Exercise data Block Start

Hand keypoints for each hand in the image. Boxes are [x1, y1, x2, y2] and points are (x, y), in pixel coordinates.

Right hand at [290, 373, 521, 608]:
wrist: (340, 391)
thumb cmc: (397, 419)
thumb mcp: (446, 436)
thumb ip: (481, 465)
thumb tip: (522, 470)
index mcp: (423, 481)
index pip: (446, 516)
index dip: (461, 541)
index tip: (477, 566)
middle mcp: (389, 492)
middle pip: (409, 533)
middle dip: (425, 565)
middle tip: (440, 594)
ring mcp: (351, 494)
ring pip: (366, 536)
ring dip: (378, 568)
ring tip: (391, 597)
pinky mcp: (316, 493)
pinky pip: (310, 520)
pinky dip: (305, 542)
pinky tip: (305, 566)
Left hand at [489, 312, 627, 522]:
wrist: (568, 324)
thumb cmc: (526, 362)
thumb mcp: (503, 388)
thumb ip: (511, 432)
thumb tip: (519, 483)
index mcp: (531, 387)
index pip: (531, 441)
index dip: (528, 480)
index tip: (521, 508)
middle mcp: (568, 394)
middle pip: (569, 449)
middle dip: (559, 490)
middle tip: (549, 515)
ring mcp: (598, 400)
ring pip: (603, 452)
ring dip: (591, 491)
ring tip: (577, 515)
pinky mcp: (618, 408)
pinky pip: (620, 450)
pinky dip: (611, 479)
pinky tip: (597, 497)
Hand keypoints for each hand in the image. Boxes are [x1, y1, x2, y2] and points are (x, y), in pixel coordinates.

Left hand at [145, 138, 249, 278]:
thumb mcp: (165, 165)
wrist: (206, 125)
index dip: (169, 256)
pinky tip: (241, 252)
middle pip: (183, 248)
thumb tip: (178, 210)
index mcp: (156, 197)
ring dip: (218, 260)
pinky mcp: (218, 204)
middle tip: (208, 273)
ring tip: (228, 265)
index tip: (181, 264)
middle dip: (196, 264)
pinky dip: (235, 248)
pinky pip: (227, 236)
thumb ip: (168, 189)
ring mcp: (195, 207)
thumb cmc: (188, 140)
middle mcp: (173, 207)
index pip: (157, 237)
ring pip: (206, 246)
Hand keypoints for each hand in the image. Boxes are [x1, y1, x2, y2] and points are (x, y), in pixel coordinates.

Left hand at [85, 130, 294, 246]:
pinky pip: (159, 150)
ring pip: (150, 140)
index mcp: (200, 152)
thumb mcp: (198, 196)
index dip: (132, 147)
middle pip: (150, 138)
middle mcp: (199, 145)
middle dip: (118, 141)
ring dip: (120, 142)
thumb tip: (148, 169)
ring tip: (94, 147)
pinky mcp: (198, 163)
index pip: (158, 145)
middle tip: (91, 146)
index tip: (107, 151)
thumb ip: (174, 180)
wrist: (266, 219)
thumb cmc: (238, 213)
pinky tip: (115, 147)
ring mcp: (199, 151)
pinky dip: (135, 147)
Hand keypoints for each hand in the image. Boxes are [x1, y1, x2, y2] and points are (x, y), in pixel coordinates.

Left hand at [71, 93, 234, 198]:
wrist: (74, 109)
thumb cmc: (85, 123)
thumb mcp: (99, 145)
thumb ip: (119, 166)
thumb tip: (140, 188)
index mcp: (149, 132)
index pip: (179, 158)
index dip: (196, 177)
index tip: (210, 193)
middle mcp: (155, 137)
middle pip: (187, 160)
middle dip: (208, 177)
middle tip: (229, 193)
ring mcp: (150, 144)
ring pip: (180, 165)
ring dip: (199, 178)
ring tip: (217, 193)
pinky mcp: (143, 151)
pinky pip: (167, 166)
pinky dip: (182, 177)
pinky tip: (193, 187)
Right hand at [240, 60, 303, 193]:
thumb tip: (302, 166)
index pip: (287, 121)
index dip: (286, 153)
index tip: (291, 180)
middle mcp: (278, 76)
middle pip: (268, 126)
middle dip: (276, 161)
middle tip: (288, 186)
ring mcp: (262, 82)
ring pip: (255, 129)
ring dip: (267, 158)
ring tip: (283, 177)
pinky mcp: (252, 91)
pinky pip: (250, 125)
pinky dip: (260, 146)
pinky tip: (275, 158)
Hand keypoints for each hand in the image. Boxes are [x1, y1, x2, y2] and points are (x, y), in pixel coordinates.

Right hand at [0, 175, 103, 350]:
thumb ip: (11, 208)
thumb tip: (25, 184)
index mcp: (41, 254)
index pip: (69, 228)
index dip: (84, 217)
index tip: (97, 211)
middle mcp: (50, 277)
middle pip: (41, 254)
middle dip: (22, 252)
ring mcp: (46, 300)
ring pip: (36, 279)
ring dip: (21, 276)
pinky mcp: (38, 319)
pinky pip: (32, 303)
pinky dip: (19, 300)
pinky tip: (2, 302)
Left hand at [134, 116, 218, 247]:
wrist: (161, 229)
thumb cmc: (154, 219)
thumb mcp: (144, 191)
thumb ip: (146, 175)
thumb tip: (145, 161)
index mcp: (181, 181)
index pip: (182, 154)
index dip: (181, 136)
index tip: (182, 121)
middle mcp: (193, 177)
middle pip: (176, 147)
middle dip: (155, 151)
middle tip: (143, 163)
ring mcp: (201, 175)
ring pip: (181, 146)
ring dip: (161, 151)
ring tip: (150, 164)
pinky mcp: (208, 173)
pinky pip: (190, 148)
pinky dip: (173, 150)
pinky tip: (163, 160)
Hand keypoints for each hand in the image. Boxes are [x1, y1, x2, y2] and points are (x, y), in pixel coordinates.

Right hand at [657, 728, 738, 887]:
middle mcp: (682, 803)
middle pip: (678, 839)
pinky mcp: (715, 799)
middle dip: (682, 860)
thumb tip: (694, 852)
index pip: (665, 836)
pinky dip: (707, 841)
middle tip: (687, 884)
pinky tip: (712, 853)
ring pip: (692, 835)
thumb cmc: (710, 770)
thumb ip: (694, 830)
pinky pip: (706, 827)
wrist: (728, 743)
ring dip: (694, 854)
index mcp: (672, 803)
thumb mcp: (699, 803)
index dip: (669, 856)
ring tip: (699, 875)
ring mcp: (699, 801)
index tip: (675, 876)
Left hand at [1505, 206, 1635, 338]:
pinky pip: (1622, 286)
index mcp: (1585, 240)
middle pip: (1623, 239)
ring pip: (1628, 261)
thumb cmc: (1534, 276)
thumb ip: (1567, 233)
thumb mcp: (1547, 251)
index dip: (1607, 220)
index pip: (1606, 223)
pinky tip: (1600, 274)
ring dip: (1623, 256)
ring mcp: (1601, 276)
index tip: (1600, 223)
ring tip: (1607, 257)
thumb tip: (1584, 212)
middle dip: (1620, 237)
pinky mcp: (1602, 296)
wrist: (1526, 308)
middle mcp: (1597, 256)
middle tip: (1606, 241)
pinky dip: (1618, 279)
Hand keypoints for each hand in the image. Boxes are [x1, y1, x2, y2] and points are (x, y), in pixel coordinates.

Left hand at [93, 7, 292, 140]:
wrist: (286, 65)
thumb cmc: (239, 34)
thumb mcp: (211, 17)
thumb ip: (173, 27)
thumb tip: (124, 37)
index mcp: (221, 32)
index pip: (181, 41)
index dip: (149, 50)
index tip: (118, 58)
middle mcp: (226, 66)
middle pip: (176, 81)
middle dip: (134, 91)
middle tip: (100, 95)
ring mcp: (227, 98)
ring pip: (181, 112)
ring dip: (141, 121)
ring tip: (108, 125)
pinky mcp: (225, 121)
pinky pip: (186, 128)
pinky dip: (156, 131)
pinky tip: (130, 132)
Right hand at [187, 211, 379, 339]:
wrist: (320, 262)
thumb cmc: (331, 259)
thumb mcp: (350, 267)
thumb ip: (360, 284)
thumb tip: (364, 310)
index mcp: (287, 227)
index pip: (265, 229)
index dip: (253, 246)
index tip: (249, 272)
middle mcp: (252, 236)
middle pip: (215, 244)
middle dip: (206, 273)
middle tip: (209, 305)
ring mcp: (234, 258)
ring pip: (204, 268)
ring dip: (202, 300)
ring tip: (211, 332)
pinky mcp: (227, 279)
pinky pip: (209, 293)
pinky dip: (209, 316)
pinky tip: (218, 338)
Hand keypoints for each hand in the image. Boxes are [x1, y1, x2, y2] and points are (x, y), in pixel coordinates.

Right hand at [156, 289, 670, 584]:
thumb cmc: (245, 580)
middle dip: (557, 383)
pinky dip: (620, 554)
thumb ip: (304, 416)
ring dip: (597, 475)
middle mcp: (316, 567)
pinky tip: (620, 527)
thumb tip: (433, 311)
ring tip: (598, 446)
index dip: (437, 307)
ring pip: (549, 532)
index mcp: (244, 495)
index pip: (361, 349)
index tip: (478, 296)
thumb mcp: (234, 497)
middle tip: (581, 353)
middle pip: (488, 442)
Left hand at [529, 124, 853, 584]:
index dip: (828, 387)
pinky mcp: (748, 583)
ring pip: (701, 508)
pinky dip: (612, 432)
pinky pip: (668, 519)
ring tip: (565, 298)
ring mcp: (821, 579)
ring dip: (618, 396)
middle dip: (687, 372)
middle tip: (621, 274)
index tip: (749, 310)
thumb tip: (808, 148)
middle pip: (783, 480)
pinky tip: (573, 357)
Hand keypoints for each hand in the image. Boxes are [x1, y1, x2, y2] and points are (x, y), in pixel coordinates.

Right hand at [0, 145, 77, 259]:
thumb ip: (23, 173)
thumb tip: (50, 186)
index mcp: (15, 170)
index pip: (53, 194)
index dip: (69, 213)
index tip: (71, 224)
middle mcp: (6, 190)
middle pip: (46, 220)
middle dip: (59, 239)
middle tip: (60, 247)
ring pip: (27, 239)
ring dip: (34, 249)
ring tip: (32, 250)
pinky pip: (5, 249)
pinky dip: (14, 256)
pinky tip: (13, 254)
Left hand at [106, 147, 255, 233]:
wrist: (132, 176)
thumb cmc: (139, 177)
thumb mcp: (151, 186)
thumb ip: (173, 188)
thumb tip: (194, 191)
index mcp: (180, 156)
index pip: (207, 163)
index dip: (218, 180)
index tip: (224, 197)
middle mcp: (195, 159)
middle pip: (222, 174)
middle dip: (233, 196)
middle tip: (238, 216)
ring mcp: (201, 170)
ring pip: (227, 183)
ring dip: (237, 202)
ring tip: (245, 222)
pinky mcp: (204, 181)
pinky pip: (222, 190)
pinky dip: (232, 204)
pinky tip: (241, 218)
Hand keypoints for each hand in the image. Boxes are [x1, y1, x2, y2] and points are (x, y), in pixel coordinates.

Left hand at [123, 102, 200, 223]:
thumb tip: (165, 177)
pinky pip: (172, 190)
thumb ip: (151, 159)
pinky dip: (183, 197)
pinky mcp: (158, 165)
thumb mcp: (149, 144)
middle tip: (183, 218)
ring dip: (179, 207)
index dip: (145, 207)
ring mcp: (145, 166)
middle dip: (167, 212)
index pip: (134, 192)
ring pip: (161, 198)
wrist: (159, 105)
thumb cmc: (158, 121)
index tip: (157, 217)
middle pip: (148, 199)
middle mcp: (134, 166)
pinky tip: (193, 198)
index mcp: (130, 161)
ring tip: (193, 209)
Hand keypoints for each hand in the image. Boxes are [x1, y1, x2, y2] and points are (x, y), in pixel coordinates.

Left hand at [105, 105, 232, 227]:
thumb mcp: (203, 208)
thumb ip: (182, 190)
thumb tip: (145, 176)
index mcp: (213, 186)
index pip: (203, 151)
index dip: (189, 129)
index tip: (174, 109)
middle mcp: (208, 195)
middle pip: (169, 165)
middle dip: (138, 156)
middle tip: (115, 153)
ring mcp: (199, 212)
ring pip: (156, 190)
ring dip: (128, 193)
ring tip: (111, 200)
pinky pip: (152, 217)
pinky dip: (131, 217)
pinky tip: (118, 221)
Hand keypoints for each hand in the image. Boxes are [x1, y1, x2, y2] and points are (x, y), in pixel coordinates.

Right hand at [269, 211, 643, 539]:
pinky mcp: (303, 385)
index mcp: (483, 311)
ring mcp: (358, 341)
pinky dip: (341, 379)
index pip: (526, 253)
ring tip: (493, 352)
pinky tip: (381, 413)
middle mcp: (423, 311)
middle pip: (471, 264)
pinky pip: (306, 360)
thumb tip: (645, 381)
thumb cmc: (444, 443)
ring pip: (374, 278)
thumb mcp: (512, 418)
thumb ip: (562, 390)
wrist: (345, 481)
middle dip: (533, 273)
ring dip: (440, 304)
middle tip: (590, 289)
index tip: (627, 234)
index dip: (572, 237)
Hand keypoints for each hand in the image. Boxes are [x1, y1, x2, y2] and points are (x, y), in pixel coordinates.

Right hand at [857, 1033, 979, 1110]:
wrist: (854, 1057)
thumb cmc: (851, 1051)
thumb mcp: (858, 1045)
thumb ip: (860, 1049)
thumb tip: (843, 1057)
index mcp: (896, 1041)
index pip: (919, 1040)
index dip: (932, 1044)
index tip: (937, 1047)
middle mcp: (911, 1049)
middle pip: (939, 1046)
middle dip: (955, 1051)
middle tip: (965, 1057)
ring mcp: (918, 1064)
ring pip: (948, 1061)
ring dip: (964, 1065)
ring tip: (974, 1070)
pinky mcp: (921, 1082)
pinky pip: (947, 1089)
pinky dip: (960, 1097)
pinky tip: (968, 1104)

Exercise data Block End

_Aim of the exercise_
Give the exact lines, and only those, from the line containing "middle tip: (100, 95)" through the line containing "wrist: (320, 262)" in the entries above.

_Solution to this problem_
middle tip: (100, 95)
ring mcp: (227, 98)
ring pip: (181, 112)
ring dip: (141, 121)
ring tip: (108, 125)
pinky mcp: (225, 121)
pinky pip: (186, 128)
pinky dip: (156, 131)
pinky tip: (130, 132)
Right hand at [187, 211, 379, 339]:
wrist: (320, 262)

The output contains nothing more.